07. Mai 2008 mrb. FRANKFURT, 7. Mai. In Beirut ist es am Mittwoch zu Schießereien gekommen, an denen Hizbullah-Kämpfer beteiligt waren. Die Gefechte konzentrierten sich auf drei gemischte sunnitisch-schiitische Stadtteile. Mitglieder der von Generalsekretär Hassan Nasrallah geführten schiitischen Parteimiliz besetzten während eines Generalstreiks zudem zwei Büros der sunnitischen Mustaqbal-Bewegung und riegelten die Straßen zum Flughafen ab. Bei der Explosion einer von Mustaqbal-Anhängern geworfenen Blendgranate gab es mehrere Verletzte.
Ein Sprecher der von Ministerpräsident Fuad Siniora und dem Mehrheitsführer im Parlament, Mustaqbal-Chef Saad Hariri, geführten 14.-März-Bewegung bezeichnete die Proteste gegenüber dieser Zeitung als „Versuch des Irans, im Libanon die Macht zu übernehmen“. Seit dem Rücktritt mehrerer schiitischer Minister aus dem Kabinett Sinioras im November 2006 stehen sich die von der Hizbullah geführte, von Iran wie Syrien unterstützte Opposition und die Regierung in einem Machtkampf gegenüber.

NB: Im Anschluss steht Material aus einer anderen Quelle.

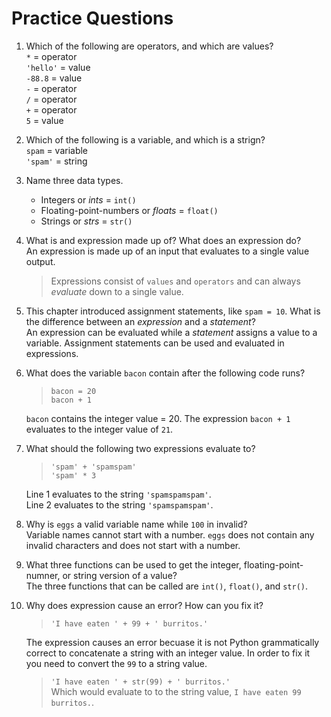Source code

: # Practice Questions

1. Which of the following are operators, and which are values?   
    `*` = operator  
    `'hello'` = value  
    `-88.8` = value  
    `-` = operator  
    `/` = operator  
    `+` = operator  
    `5` = value  

2. Which of the following is a variable, and which is a strign?     
    `spam` = variable  
    `'spam'` = string

3. Name three data types. 
    - Integers or *ints* = `int()`
    - Floating-point-numbers or *floats* = `float()`
    - Strings or *strs* = `str()`

4. What is and expression made up of?  What does an expression do?     
    An expression is made up of an input that evaluates to a single value output. 
    >Expressions consist of `values` and `operators` and can always *evaluate* down to a single value. 

5. This chapter introduced assignment statements, like `spam = 10`. What is the difference between an *expression* and a *statement*?   
    An expression can be evaluated while a *statement* assigns a value to a variable.  Assignment statements can be used and evaluated in expressions. 

6. What does the variable `bacon` contain after the following code runs? 
    >`bacon = 20`  
    >`bacon + 1`
  
    `bacon` contains the integer value = 20.  The expression `bacon + 1` evaluates to the integer value of `21`. 

7. What should the following two expressions evaluate to? 
    >`'spam' + 'spamspam'`  
    >`'spam' * 3`
  
    Line 1 evaluates to the string `'spamspamspam'`.  
    Line 2 evaluates to the string `'spamspamspam'`. 

8. Why is `eggs` a valid variable name while `100` in invalid?   
    Variable names cannot start with a number. `eggs` does not contain any invalid characters and does not start with a number. 

9. What three functions can be used to get the integer, floating-point-numner, or string version of a value?   
    The three functions that can be called are `int()`, `float()`, and `str()`. 

10. Why does expression cause an error? How can you fix it?   
    >`'I have eaten ' + 99 + ' burritos.'`

    The expression causes an error becuase it is not Python grammatically correct to concatenate a string with an integer value. In order to fix it you need to convert the `99` to a string value.   
    >`'I have eaten ' + str(99) + ' burritos.'`  
    Which would evaluate to to the string value, `I have eaten 99 burritos.`.


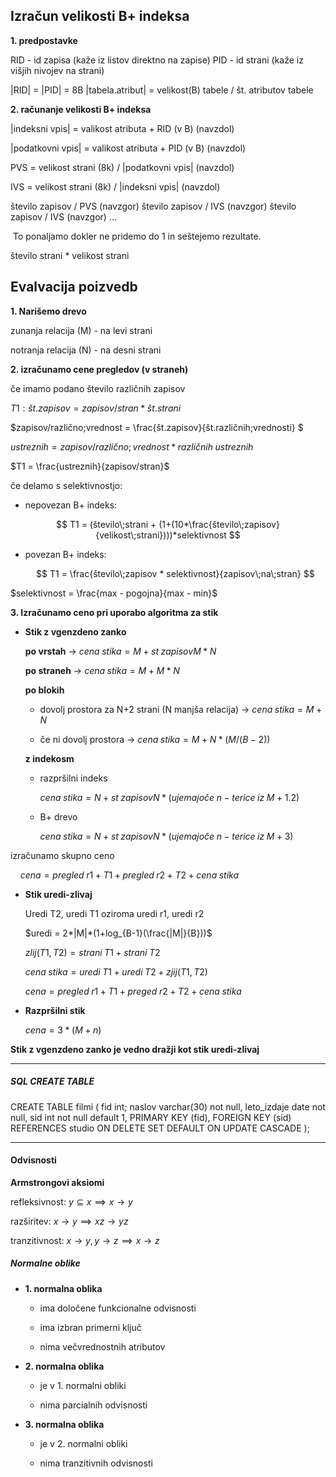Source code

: ## Izračun velikosti B+ indeksa

**1. predpostavke**

RID - id zapisa (kaže iz listov direktno na zapise)
PID - id strani (kaže iz višjih nivojev na strani)

|RID| = |PID| = 8B
|tabela.atribut| = velikost(B) tabele / št. atributov tabele



**2. računanje velikosti B+ indeksa**

|indeksni vpis| = valikost atributa + RID (v B) (navzdol)

|podatkovni vpis| = valikost atributa + PID (v B) (navzdol)

PVS = velikost strani (8k) / |podatkovni vpis| (navzdol)

IVS = velikost strani (8k) / |indeksni vpis| (navzdol)

število zapisov / PVS (navzgor)
število zapisov / IVS (navzgor)
število zapisov / IVS (navzgor)
...

 To ponaljamo dokler ne pridemo do 1 in seštejemo rezultate.

število strani * velikost strani



## Evalvacija poizvedb

**1. Narišemo drevo**

zunanja relacija (M) - na levi strani

notranja relacija (N) - na desni strani

**2. izračunamo cene pregledov (v straneh)**

če imamo podano število različnih zapisov

$T1: št.zapisov = zapisov/stran * št.strani$

$zapisov/različno\;vrednost = \frac{št.zapisov}{št.različnih\;vrednosti} $

$ustreznih = zapisov/različno;vrednost * različnih\;ustreznih$

$T1 = \frac{ustreznih}{zapisov/stran}$

če delamo s selektivnostjo:

* nepovezan B+ indeks:

$$
T1 = (število\;strani + (1+(10*\frac{število\;zapisov}{velikost\;strani})))*selektivnost
$$

+ povezan B+ indeks:
  
  $$
  T1 = \frac{število\;zapisov * selektivnost}{zapisov\;na\;stran}
  $$

$selektivnost = \frac{max - pogojna}{max - min}$

**3. Izračunamo ceno pri uporabo algoritma za stik**

* **Stik z vgenzdeno zanko**
  
  **po vrstah** &rarr; $cena\;stika = M + st\;zapisovM*N$
  
  **po straneh** &rarr; $cena\;stika = M+M*N$
  
  **po blokih**
  
  * dovolj prostora za N+2 strani (N manjša relacija) &rarr; $cena\;stika = M+N$
  
  * če ni dovolj prostora &rarr; $cena\;stika = M+N*(M/(B-2))$
  
  **z indekosm**
  
  * razpršilni indeks
    
    $cena\;stika=N+st\;zapisovN*(ujemajoče\;n-terice\;iz\;M+1.2)$
  
  * B+ drevo
    
    $cena\;stika=N+st\;zapisovN*(ujemajoče\;n-terice\;iz\;M+3)$

izračunamo skupno ceno

    $cena = pregled\;r1 + T1 + pregled\;r2 + T2 + cena\;stika$

* **Stik uredi-zlivaj** 
  
  Uredi T2, uredi T1 oziroma uredi r1, uredi r2
  
  $uredi = 2*|M|*(1+log_{B-1}(\frac{|M|}{B}))$
  
  $zlij(T1, T2) = strani\;T1 + strani\;T2$
  
  $cena\;stika = uredi\;T1 + uredi\;T2 + zjij(T1, T2)$
  
  $cena = pregled\;r1 + T1 + preged\;r2 + T2 + cena\;stika$

* **Razpršilni stik**
  
  $cena = 3*(M+n)$

**Stik z vgenzdeno zanko je vedno dražji kot stik uredi-zlivaj**

---

##### SQL CREATE TABLE

CREATE TABLE filmi (
 fid int;
 naslov varchar(30) not null,
 leto_izdaje date not null,
 sid int not null default 1,
 PRIMARY KEY (fid),
 FOREIGN KEY (sid) REFERENCES studio
 ON DELETE SET DEFAULT ON UPDATE CASCADE
);

---

#### Odvisnosti

**Armstrongovi aksiomi**

refleksivnost: $y\subseteq x \implies x \to y$

razširitev: ${}x \to y \implies xz \to yz$

tranzitivnost: $x \to y, y \to z \implies x \to z$



##### Normalne oblike

+ **1. normalna oblika**
  
  + ima določene funkcionalne odvisnosti
  
  + ima izbran primerni ključ
  
  + nima večvrednostnih atributov
* **2. normalna oblika**
  
  * je v 1. normalni obliki
  
  * nima parcialnih odvisnosti

* **3. normalna oblika**
  
  * je v 2. normalni obliki
  
  * nima tranzitivnih odvisnosti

Die Krise verschärfte sich, als im November vergangenen Jahres der Syrien-treue Präsident Emile Lahoud zurücktrat, ohne dass ein Nachfolger gewählt worden wäre.
Auslöser für die schwersten Ausschreitungen seit Januar, als sieben Oppositionsanhänger bei Gefechten mit der Armee getötet wurden, war eine Entscheidung der Regierung von Montag, den schiitischen Sicherheitschef des Flughafens abzusetzen. Zudem kündigte das Kabinett an, ein von der Hizbullah unterhaltenes illegales Telefonnetzwerk aufzulösen. Beide Entscheidungen werden von der Opposition als Versuch gewertet, den innerlibanesischen Machtkampf zu ihren Ungunsten zu beenden.
Aus Angst vor einer Eskalation der Gewalt hatte der Gewerkschaftsdachverband am Mittwochvormittag eine im Beiruter Stadtzentrum geplante Demonstration abgesagt. Gewerkschaftschef Ghassan Ghoson verkündete aber, dass ein Generalstreik wie geplant durchgeführt werde. Wie schon im Januar 2007 jedoch, als die Opposition während eines Generalstreiks den Verkehr mit Straßenblockaden lahmlegte, ging das Geschäftsleben auch gestern in von der Regierung kontrollierten Gebieten weiter.
Kommende Woche will das libanesische Parlament im 19. Anlauf versuchen, einen neuen Präsidenten zu wählen. Angesichts des abermaligen Ausbruchs von Gewalt halten Beobachter ein Ende des Machtvakuums an der Staatsspitze für unwahrscheinlich.